- TASK REQUIREMENTS
**1.** Output the part of the Pylint email excerpt that begins at the words "and we try to" and stops after the words "14 2010, 15:22:36)".
**2.** In the Pylint email excerpt, what error does Python 3 raise when find_module is called on the func_unknown_encoding module?
**3.** According to the Pylint email excerpt, why does the Pylint project keep deliberately corrupted files?

- DOCUMENT PASSAGE
[Start of Attachment]
On 11/29/2010 01:22 PM, Brett Cannon wrote:
On Mon, Nov 29, 2010 at 03:53, Sylvain Thénault
<sylvain.thena...@logilab.fr>  wrote:
On 25 novembre 11:22, Ron Adam wrote:
On 11/25/2010 08:30 AM, Emile Anclin wrote:

hello,

working on Pylint, we have a lot of voluntary corrupted files to test
Pylint behavior; for instance

$ cat /home/emile/var/pylint/test/input/func_unknown_encoding.py
# -*- coding: IBO-8859-1 -*-
""" check correct unknown encoding declaration
"""

__revision__ = 'éééé'


and we try to find that module :
find_module('func_unknown_encoding', None). But python3 raises SyntaxError
in that case ; it didn't raise SyntaxError on python2 nor does so on our
func_nonascii_noencoding and func_wrong_encoding modules (with obvious
names)

Python 3.2a2 (r32a2:84522, Sep 14 2010, 15:22:36)
[GCC 4.3.4] on linux2
Type "help", "copyright", "credits" or "license" for more information.
>from imp import find_module
find_module('func_unknown_encoding', None)
Traceback (most recent call last):
   File "<stdin>", line 1, in<module>
SyntaxError: encoding problem: with BOM

I don't think there is a clear reason by design.  Also try importing
the same modules directly and noting the differences in the errors
you get.
[End of Attachment]
Stored data
[Start of Attachment]
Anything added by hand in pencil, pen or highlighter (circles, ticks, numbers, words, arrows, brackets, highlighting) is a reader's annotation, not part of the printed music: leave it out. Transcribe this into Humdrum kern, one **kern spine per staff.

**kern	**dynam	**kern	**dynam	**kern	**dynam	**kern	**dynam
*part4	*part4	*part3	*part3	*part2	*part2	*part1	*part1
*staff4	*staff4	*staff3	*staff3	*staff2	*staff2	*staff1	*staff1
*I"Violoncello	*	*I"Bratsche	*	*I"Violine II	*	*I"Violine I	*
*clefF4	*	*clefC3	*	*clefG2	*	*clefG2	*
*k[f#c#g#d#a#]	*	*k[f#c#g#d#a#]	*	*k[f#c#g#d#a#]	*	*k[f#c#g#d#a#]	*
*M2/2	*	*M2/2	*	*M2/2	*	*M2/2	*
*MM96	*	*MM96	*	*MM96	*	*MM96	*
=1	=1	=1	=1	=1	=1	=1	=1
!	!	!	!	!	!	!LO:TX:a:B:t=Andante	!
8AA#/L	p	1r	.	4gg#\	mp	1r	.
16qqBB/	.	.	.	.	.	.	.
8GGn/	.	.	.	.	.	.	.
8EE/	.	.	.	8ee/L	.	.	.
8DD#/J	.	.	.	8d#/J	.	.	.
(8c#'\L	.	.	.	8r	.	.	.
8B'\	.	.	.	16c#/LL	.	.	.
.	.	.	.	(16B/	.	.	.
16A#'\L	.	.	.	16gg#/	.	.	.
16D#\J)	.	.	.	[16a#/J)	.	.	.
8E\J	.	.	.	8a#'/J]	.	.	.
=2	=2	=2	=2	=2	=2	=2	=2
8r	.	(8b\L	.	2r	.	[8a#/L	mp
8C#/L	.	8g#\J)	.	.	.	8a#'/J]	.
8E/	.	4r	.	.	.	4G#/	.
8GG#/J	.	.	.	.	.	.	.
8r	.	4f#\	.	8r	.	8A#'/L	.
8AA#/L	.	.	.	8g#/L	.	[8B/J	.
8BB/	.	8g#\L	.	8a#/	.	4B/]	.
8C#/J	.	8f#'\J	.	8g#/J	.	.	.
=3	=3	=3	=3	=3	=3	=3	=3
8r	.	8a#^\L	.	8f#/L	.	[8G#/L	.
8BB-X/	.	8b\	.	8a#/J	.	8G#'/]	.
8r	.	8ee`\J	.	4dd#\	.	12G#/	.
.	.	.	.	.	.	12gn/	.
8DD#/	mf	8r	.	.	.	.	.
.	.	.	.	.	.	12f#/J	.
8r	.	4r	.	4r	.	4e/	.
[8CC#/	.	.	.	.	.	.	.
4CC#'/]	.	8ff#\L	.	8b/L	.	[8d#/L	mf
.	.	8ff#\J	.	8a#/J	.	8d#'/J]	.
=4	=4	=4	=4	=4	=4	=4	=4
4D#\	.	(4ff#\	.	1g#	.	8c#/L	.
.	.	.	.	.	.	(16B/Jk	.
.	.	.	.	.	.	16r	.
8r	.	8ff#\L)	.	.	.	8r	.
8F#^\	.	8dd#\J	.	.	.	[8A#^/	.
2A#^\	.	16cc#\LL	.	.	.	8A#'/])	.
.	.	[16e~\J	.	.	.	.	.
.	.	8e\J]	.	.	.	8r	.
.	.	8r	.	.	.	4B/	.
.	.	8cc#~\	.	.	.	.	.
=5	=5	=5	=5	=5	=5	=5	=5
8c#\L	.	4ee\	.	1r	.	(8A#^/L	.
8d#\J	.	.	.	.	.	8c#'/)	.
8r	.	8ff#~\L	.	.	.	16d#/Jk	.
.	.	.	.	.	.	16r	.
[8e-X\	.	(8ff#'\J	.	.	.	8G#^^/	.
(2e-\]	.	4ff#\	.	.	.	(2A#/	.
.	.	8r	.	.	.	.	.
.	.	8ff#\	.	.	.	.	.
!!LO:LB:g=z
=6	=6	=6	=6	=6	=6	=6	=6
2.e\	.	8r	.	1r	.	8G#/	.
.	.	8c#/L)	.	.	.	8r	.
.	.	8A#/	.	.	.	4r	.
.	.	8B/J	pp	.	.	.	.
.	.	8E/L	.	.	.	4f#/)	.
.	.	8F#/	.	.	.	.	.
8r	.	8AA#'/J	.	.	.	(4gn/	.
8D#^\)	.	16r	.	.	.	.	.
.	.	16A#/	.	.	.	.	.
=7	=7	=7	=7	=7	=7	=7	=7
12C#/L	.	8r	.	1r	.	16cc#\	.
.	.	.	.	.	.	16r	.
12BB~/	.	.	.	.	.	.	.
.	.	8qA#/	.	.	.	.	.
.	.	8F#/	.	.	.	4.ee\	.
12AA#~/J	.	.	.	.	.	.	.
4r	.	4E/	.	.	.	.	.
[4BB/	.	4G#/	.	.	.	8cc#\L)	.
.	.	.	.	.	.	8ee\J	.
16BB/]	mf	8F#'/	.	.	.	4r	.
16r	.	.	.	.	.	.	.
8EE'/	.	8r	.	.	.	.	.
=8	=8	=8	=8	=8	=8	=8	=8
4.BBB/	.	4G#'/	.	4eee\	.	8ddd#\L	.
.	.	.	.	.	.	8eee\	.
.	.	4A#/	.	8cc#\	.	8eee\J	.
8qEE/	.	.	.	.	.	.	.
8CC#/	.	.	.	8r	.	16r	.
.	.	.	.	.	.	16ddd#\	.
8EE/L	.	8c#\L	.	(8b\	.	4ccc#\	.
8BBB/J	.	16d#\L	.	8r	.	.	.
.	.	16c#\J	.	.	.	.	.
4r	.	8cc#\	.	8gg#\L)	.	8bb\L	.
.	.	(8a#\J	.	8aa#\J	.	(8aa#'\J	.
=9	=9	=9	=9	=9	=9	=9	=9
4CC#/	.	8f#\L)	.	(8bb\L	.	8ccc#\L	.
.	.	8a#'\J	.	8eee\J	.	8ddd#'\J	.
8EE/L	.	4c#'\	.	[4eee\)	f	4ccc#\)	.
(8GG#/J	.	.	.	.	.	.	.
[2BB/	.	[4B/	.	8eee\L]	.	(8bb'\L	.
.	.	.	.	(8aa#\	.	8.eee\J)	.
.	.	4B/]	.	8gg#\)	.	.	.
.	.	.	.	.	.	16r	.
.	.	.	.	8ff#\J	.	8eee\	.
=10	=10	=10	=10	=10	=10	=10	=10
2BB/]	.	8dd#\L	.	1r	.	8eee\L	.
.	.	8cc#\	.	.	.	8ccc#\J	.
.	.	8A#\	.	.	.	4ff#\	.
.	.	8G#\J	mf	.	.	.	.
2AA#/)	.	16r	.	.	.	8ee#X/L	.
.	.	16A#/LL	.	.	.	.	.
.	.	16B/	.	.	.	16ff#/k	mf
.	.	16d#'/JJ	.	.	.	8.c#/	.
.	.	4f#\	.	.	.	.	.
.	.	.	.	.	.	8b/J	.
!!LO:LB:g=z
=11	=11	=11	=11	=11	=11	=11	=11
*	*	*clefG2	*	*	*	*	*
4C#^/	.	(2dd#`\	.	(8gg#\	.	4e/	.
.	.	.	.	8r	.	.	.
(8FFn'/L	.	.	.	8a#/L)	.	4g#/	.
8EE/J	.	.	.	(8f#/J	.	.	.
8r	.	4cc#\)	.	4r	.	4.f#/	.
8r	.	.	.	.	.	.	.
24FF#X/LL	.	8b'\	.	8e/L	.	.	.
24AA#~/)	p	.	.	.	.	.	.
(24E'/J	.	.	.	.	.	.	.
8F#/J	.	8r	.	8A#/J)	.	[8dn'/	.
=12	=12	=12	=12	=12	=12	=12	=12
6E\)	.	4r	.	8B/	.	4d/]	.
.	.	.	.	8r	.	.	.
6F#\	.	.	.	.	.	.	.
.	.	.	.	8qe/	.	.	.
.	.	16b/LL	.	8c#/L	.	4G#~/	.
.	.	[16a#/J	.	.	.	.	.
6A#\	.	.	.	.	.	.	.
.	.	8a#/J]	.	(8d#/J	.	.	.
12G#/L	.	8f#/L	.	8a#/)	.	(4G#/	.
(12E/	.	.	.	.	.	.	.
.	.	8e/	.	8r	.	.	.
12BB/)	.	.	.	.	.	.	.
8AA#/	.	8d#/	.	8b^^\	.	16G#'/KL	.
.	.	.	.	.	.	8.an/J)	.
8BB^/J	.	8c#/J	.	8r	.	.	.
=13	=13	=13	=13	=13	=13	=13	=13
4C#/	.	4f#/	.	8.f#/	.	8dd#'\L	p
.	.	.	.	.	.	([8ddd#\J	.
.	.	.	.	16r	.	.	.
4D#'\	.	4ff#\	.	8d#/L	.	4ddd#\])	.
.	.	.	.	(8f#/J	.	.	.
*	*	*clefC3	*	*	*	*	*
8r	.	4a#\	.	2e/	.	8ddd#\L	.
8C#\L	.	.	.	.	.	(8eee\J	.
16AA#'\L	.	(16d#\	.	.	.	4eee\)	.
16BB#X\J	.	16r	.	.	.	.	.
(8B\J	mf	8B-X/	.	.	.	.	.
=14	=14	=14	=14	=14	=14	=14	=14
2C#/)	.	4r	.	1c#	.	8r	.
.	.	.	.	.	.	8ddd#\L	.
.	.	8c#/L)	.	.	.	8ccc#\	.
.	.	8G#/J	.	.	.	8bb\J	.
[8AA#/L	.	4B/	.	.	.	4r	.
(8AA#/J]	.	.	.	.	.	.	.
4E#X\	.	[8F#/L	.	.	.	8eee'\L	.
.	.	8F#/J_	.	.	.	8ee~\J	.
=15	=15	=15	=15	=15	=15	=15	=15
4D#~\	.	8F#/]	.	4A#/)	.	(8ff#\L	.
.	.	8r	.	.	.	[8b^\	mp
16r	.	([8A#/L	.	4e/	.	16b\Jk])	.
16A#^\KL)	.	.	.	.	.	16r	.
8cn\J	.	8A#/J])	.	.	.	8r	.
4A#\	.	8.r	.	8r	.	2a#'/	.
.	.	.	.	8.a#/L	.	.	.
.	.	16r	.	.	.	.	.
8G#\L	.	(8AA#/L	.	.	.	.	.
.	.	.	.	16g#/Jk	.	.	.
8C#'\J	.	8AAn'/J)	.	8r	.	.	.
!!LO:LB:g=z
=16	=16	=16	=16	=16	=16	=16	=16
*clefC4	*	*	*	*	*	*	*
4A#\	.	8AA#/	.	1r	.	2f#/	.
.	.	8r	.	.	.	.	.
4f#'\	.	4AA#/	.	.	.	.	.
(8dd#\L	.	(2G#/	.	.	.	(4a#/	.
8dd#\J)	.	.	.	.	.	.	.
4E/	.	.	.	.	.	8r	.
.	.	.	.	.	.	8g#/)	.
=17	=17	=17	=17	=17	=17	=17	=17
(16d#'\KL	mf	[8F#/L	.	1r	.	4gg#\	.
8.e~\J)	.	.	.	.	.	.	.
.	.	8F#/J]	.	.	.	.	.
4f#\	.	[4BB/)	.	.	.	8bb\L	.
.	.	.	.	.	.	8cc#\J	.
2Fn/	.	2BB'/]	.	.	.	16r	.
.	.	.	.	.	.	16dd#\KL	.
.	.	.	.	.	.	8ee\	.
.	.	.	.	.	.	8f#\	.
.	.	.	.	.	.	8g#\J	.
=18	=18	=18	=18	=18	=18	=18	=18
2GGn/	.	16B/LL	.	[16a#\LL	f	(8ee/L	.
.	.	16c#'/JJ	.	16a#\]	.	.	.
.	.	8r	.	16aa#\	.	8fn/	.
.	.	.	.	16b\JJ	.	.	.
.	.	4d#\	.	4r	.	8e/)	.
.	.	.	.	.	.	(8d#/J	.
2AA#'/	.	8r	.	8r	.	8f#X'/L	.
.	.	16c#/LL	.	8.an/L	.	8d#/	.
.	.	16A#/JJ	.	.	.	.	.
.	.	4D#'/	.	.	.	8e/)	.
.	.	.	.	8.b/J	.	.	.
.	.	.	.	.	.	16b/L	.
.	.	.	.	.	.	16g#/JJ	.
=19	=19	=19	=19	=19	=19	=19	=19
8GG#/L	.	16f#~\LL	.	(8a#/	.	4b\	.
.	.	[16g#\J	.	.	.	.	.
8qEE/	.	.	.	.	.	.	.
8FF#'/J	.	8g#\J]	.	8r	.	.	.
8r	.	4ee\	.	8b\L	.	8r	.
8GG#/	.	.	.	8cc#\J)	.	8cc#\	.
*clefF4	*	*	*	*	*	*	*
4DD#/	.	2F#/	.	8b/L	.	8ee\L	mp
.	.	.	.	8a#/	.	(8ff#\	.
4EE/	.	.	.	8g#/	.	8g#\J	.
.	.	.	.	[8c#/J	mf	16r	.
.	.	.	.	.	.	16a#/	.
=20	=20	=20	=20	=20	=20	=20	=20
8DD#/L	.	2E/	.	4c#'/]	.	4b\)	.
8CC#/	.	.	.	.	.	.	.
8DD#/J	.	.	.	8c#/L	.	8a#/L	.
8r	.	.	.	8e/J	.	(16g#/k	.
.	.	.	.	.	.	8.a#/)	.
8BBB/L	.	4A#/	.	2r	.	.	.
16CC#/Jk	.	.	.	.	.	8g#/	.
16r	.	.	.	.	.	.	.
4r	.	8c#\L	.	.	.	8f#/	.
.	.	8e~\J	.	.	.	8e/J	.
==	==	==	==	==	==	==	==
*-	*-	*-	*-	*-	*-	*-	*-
[End of Attachment]
- SOLUTION SET
**1.**
and we try to find that module :
find_module('func_unknown_encoding', None). But python3 raises SyntaxError
in that case ; it didn't raise SyntaxError on python2 nor does so on our
func_nonascii_noencoding and func_wrong_encoding modules (with obvious
names)

Python 3.2a2 (r32a2:84522, Sep 14 2010, 15:22:36)

**2.** It raises "SyntaxError: encoding problem: with BOM".

**3.** The corrupted files are kept on purpose so the developers can test how Pylint behaves. One example is a module that declares the unknown encoding "IBO-8859-1".